Joemat-Pettersson believes the answer lies in attracting investors to the province — investors who will not send their money back to Johannesburg or London, as do most of the mining companies operating in the Northern Cape.
Charl de Beer, secretary of the NNP, says: “The mining companies take their raw minerals to places such as Vereeniging, where they are moulded into something and then exported. We have to find ways to add value to the product here, and … create more jobs.”
Small towns such as Campbell and Lutzville offer few work opportunities for their youth. Bigger towns such as Calvinia also struggle with unemployment.
“The young ones will get on the first truck that stops here,” says Koos Links, a parent in Calvinia. His children have left to look for work in Cape Town. “The only employment we get is from the white people, to work in their gardens and homes around here.

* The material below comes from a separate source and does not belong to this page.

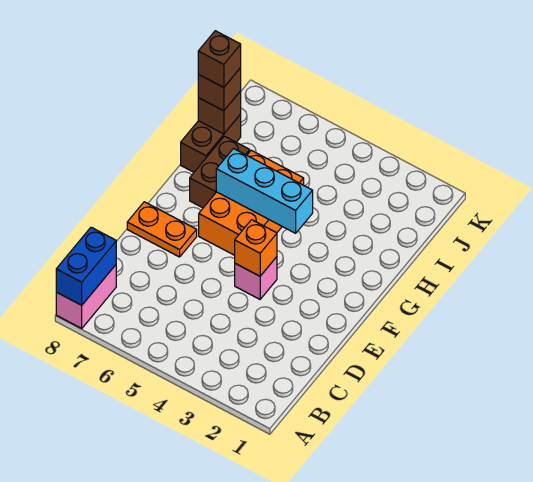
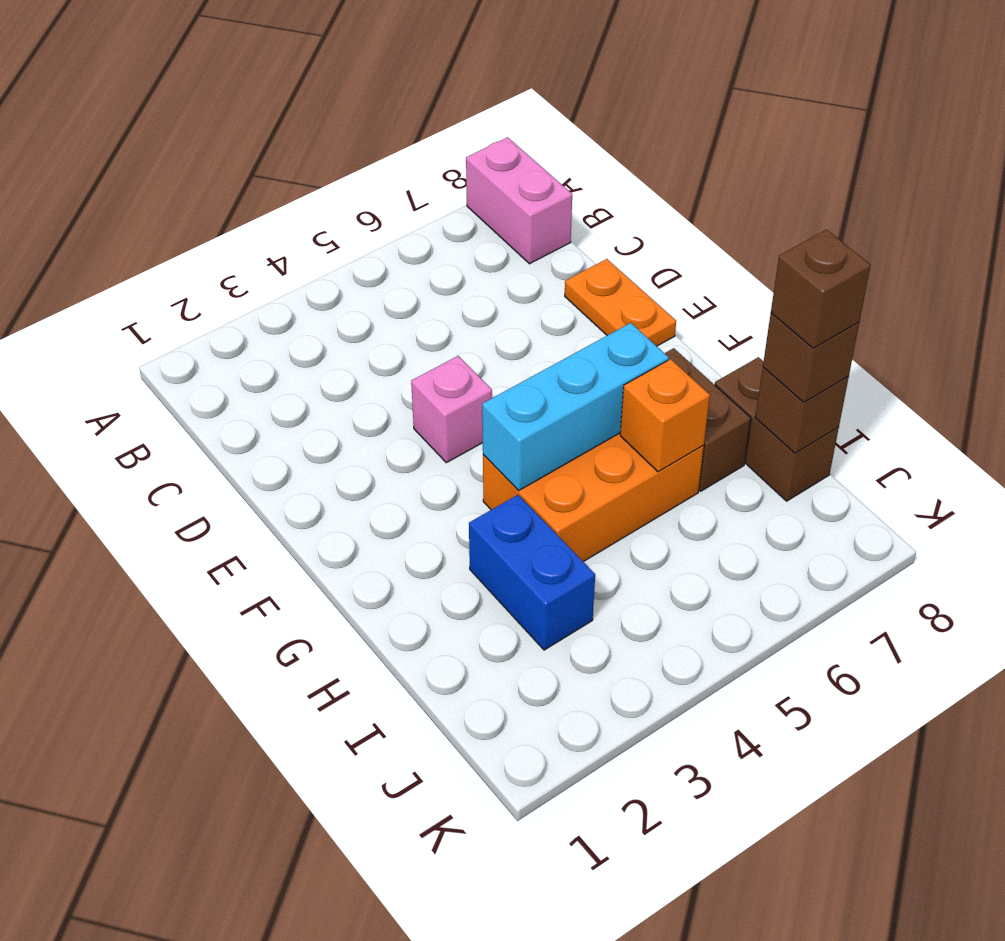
blue brick A8:B8 level 2 -> blue brick H3:I3 level 1
orange brick E4 level 2 -> orange brick H6 level 2
orange plate E7:E8 level 1 -> orange plate D8:E8 level 1
orange brick F5:H6 level 1 -> orange brick G4:H6 level 1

Surely there must be something better for our children out there?”
Elize Tromp, a 22-year-old resident of Calvinia’s township, has not had a stable job since she left school four years ago. “There is nothing for us here,” she said. “I am only staying here to look after my family. But I also want to go to Cape Town.”
Even in a big city such as Kimberley school-leavers are not having much luck. Lebongange Mokwena and Talo Johan, residents of a township in Kimberley, have been unemployed since finishing matric.
“We play with the small children, because we have nothing else to do,” Mokwena said. “After school we were positive that we might find a job. But apart from the few casual building jobs, we struggle to survive.”
Sinclair said his party believes one of the biggest failures of the African National Congress in the province has been the neglect of the smaller towns. “The towns like Van Zylsrus’s economies are dead. They are becoming ghost towns,” he said.
Joemat-Pettersson, on the other hand, said the revival and rejuvenation of rural towns has been high on the ANC government’s agenda, starting with education.
“We have almost stemmed the tide of migration of learners from rural areas to urban areas. “We, for example, have a programme where we take technology to rural and farm schools.”
Education is one of the cornerstones of the Northern Cape’s development strategy to revive the economy of the province.
A project that Joemat-Pettersson believes holds a lot of promise for the future is Sutherland’s bid for the Square Kilometre Array, which will be the biggest radio telescope in the world.
“We need to educate our children to become astronomers and scientists so that they could go and work there.”